Chris Ware (1), Tom Harwood (1), James Gilmore (1), Simon Ferrier (1)

1 Commonwealth Scientific and Industrial Research Organisation (CSIRO) Land & Water, GPO Box 1700, Canberra, ACT 2601, Australia *chris.ware@csiro.au

Paleoclimatic stability has been shown to be fundamental in explaining patterns of biological persistence. Improving our understanding of paleoclimate-persistence relationships is critical to developing more robust projections of climate-change impacts on biodiversity. Previous descriptions of global paleoclimates fall into two categories: the use of coarse-grained global circulation model (GCM) climate surfaces, and statistically downscaled GCM surfaces based on current fine-grained climatologies. The former omit, by necessity, fine-grained detail which may be vital to explaining patterns of biological persistence, while the latter approach relies on several questionable assumptions (e.g. treating distance-to-coast effects as stationary, despite shifting coastlines).

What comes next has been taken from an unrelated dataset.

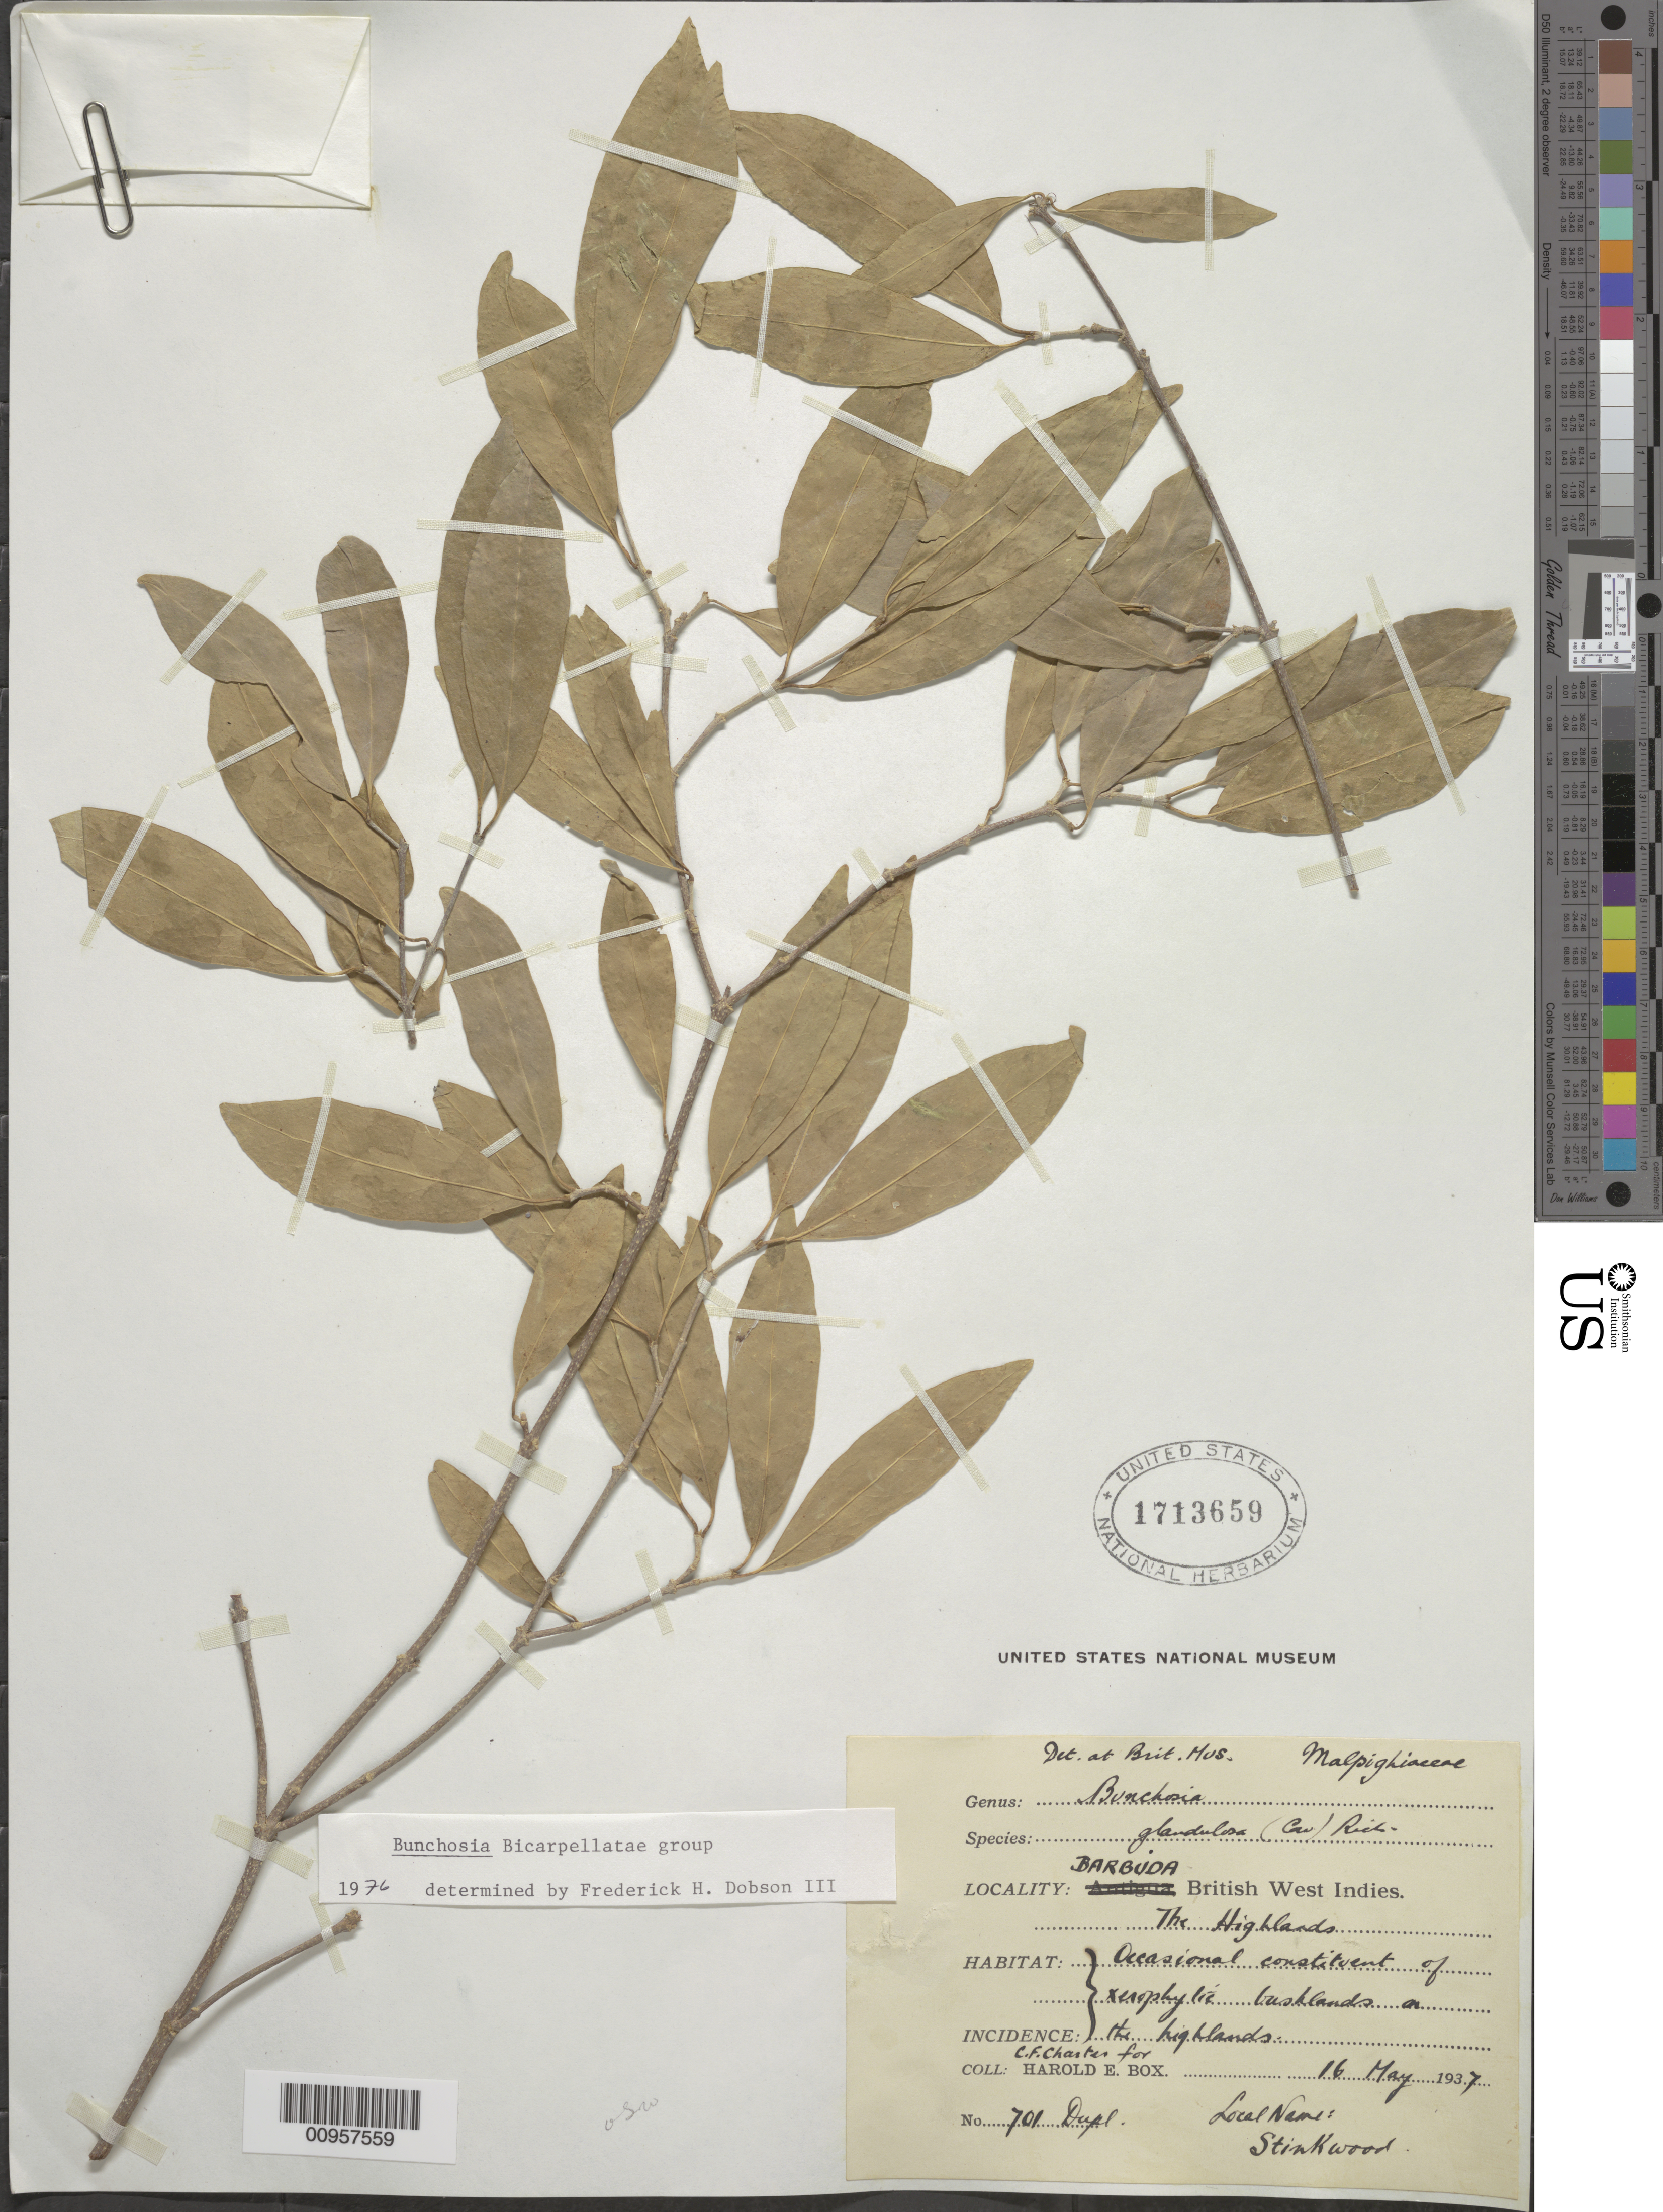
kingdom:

We have developed a new downscaling method which adjusts coarse-grained GCM surfaces to fine-grained surfaces (e.g. 1km resolution) based on physical relationships between radiation, climate, and surface terrain. Our method ensures internal consistency with GCM output by avoiding common assumptions in downscaling methods. The approach can be applied to past land extents presently under ocean, is amenable to independent evaluation, and is applicable to any past time for which GCM outputs and topographical data are available. These fine-grained paleoclimate surfaces open up considerable potential to develop novel approaches to analysing processes shaping biodiversity persistence under climate change. For example, we are currently using the surfaces to develop measures of cross-taxa habitat connectivity across space and time. Such approaches should improve our understanding of how paleoclimate dynamics have enabled the persistence of biological diversity, providing a stronger theoretical basis from which to project patterns of biological persistence into the future.